Exercise instructions:
- a) Condense the paragraph in the reftable patch that begins "The header is identical to" into a shorter form that keeps its main facts.
- b) Transcribe the reftable patch word for word between "diff --git a/Documentation/technical/reftable.txt" and "reference (for allow-tip-sha1-in-want).", inclusive.

[[ Study text, beginning ]]

From: Han-Wen Nienhuys <hanwen@google.com>

Version appends a hash ID to the file header, making it slightly larger.

This commit also changes "SHA-1" into "object ID" in many places.

Signed-off-by: Han-Wen Nienhuys <hanwen@google.com>
---
 Documentation/technical/reftable.txt | 79 ++++++++++++++++------------
 1 file changed, 44 insertions(+), 35 deletions(-)

diff --git a/Documentation/technical/reftable.txt b/Documentation/technical/reftable.txt
index 6223538d64e..1464c4e7437 100644
--- a/Documentation/technical/reftable.txt
+++ b/Documentation/technical/reftable.txt
@@ -29,7 +29,7 @@ Objectives
 
 * Near constant time lookup for any single reference, even when the
 repository is cold and not in process or kernel cache.
-* Near constant time verification if a SHA-1 is referred to by at least
+* Near constant time verification if an object ID is referred to by at least
 one reference (for allow-tip-sha1-in-want).
 * Efficient lookup of an entire namespace, such as `refs/tags/`.
 * Support atomic push with `O(size_of_update)` operations.
@@ -193,8 +193,8 @@ and non-aligned files.
 Very small files (e.g. a single ref block) may omit `padding` and the ref
 index to reduce total file size.
 
-Header
-^^^^^^
+Header (version 1)
+^^^^^^^^^^^^^^^^^^
 
 A 24-byte header appears at the beginning of the file:
 
@@ -215,6 +215,27 @@ used in a stack for link:#Update-transactions[transactions], these
 fields can order the files such that the prior file’s
 `max_update_index + 1` is the next file’s `min_update_index`.
 
+Header (version 2)
+^^^^^^^^^^^^^^^^^^
+
+A 28-byte header appears at the beginning of the file:
+
+....
+'REFT'
+uint8( version_number = 2 )
+uint24( block_size )
+uint64( min_update_index )
+uint64( max_update_index )
+uint32( hash_id )
+....
+
+The header is identical to `version_number=1`, with the 4-byte hash ID
+("sha1" for SHA1 and "s256" for SHA-256) append to the header.
+
+For maximum backward compatibility, it is recommended to use version 1 when
+writing SHA1 reftables.
+
+
 First ref block
 ^^^^^^^^^^^^^^^
 
@@ -302,8 +323,8 @@ The `value` follows. Its format is determined by `value_type`, one of
 the following:
 
 * `0x0`: deletion; no value data (see transactions, below)
-* `0x1`: one 20-byte object id; value of the ref
-* `0x2`: two 20-byte object ids; value of the ref, peeled target
+* `0x1`: one object id; value of the ref
+* `0x2`: two object ids; value of the ref, peeled target
 * `0x3`: symbolic reference: `varint( target_len ) target`
 
 Symbolic references use `0x3`, followed by the complete name of the
@@ -404,9 +425,9 @@ Obj block format
 ^^^^^^^^^^^^^^^^
 
 Object blocks are optional. Writers may choose to omit object blocks,
-especially if readers will not use the SHA-1 to ref mapping.
+especially if readers will not use the object ID to ref mapping.

[[ Study text, end ]]
[[ Records, beginning ]]

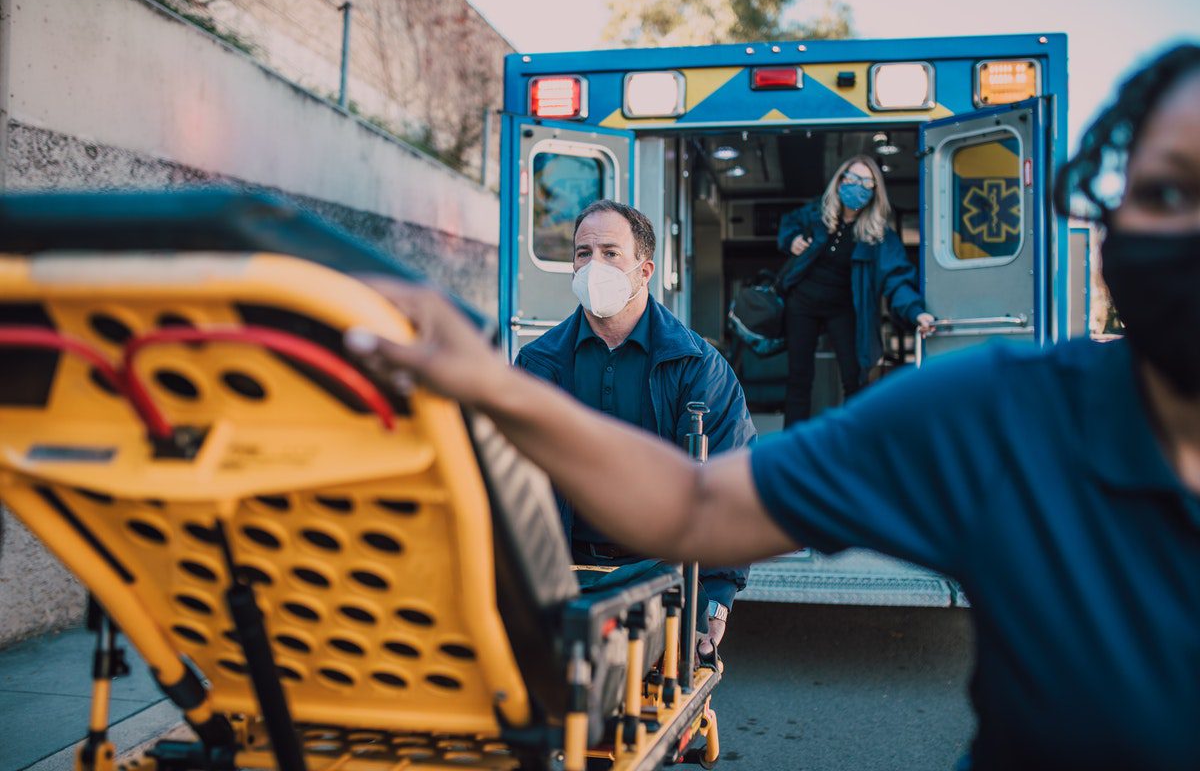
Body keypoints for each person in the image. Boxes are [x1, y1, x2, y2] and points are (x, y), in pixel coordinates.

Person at [346, 43, 1200, 769]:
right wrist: (491, 385)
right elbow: (697, 503)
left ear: (647, 268)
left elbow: (890, 286)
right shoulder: (999, 416)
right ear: (1112, 209)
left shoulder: (712, 357)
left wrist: (911, 312)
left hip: (849, 329)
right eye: (1168, 193)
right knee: (797, 390)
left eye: (609, 251)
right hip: (792, 328)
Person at [514, 199, 756, 659]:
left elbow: (731, 478)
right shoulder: (538, 364)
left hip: (659, 574)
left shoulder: (697, 367)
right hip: (559, 572)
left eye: (610, 253)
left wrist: (718, 593)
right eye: (583, 254)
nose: (592, 265)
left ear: (644, 271)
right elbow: (507, 477)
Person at [775, 155, 936, 425]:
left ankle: (852, 445)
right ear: (839, 182)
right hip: (802, 303)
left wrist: (917, 313)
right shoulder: (816, 214)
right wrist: (791, 240)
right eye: (851, 178)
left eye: (865, 181)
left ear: (875, 191)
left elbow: (896, 276)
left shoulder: (878, 235)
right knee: (799, 378)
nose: (856, 186)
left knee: (855, 378)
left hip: (844, 308)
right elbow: (788, 223)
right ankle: (793, 446)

[[ Records, end ]]

Exercise answers:
- a) The version 2 header matches the version 1 header, plus a 4-byte hash ID at the end: "sha1" for SHA1 or "s256" for SHA-256.

- b)
diff --git a/Documentation/technical/reftable.txt b/Documentation/technical/reftable.txt
index 6223538d64e..1464c4e7437 100644
--- a/Documentation/technical/reftable.txt
+++ b/Documentation/technical/reftable.txt
@@ -29,7 +29,7 @@ Objectives
 
 * Near constant time lookup for any single reference, even when the
 repository is cold and not in process or kernel cache.
-* Near constant time verification if a SHA-1 is referred to by at least
+* Near constant time verification if an object ID is referred to by at least
 one reference (for allow-tip-sha1-in-want).